4.6. Buccal Mucosal Bleeding Time and Bloodstain Area

Platelet count, PT, APTT and BMBT are described as some of the main methods for evaluating coagulation [14,21]. In our study, as none of the BMBT and BA assessment results differed between the HBOT + SURG and SURG groups, our results do not support the hypothesis that HBOT affects bleeding in healthy canines undergoing HBOT.
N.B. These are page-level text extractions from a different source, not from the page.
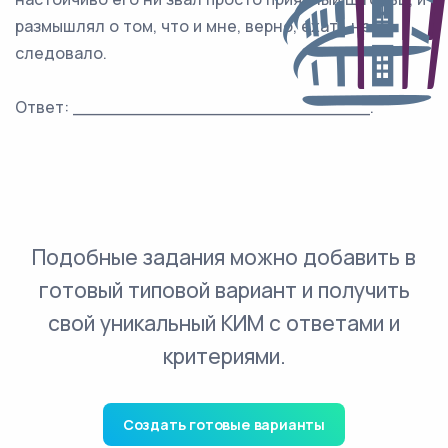
размышлял о том, что и мне, верно, ехать не
следовало.
Ответ: ___________________________.
Подобные задания можно добавить в
готовый типовой вариант и получить
свой уникальный КИМ с ответами и
критериями.
Создать готовые варианты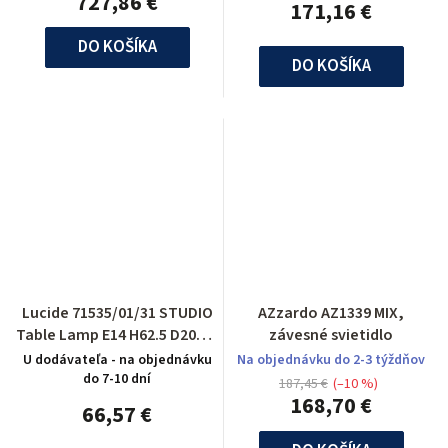
727,86 €
171,16 €
DO KOŠÍKA
DO KOŠÍKA
Lucide 71535/01/31 STUDIO
AZzardo AZ1339 MIX,
Table Lamp E14 H62.5 D20cm
závesné svietidlo
White
U dodávateľa - na objednávku
Na objednávku do 2-3 týždňov
do 7-10 dní
187,45 €
(–10 %)
168,70 €
66,57 €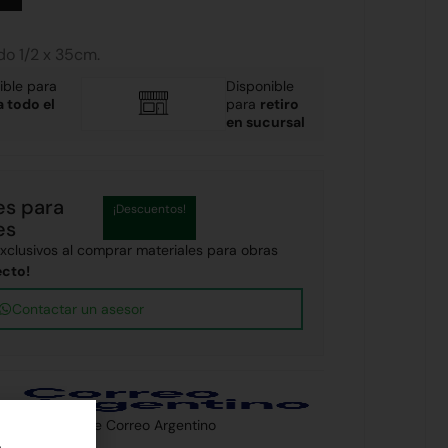
do 1/2 x 35cm.
ible para
Disponible
a todo el
para
retiro
en sucursal
es para
¡Descuentos!
es
clusivos al comprar materiales para obras
ecto!
Contactar un asesor
 país a través de Correo Argentino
4.7. Limitations of the Study

In healthy female dogs subjected to OVH, Dalmolin et al. [32] observed, for some of the hemogram parameters, more significant variations at 6 and 12 h after the surgical event than at 24 h postoperatively. Therefore, the hypothesis that a period of greater variation in neutrophil counts may have been incorporated into our study should be considered. Studies in humans showed significant changes in hematocrit and erythrocyte counts only after 20 sessions of HBOT [19,29], which suggests the possibility that we did not include enough time in our study to observe such changes.

We observed a reduction in both PT and APTT in the HBOT + SURG group when comparing T1 and T0. However, the same did not occur in the HBOT group, which could explain the discrepancy between these results. Because there were differences in the baseline values of ALP and APTT between some of the groups studied, a study with a more homogeneous population is necessary to evaluate these variables.

Despite this, our objective was precisely to understand and define the immediate changes in the studied parameters associated with or not associated with a single preoperative HBOT session. Therefore, we consider our study to be a small contribution to the search for definitions of the advantages and disadvantages of using HBOT shortly before surgical procedures in dogs. Therefore, we opted for elective surgery in healthy animals.

Despite the period of acclimatization to the management and hospitalization stalls, the different physiological responses to stress induced in patients undergoing HBOT and/or surgical procedures may have influenced the laboratory parameters investigated. Future prospective studies should consider the use of a formal anxiety scoring system.

5. Conclusions

We conclude that a session of HBOT at two ATAs for 45 min does not induce significant effects on mean arterial pressure, BMBT and BA in healthy female dogs undergoing elective surgery proposed in this model, as well as not inducing significant effects on the erythrogram, platelet count, WBC, neutrophils, monocytes, eosinophils, ALP, ALT, BUN and creatinine. A reduction in PT and APTT was observed just immediately after the HBOT session, as well as a reduction in the lymphocyte count after HBOT when followed by laparoscopy-assisted OVH. Future studies involving a more homogeneous population and a greater and more extensive collection frequency involving the postoperative period will allow for more conclusive results regarding the hemostatic effects of HBOT in canine patients undergoing surgery.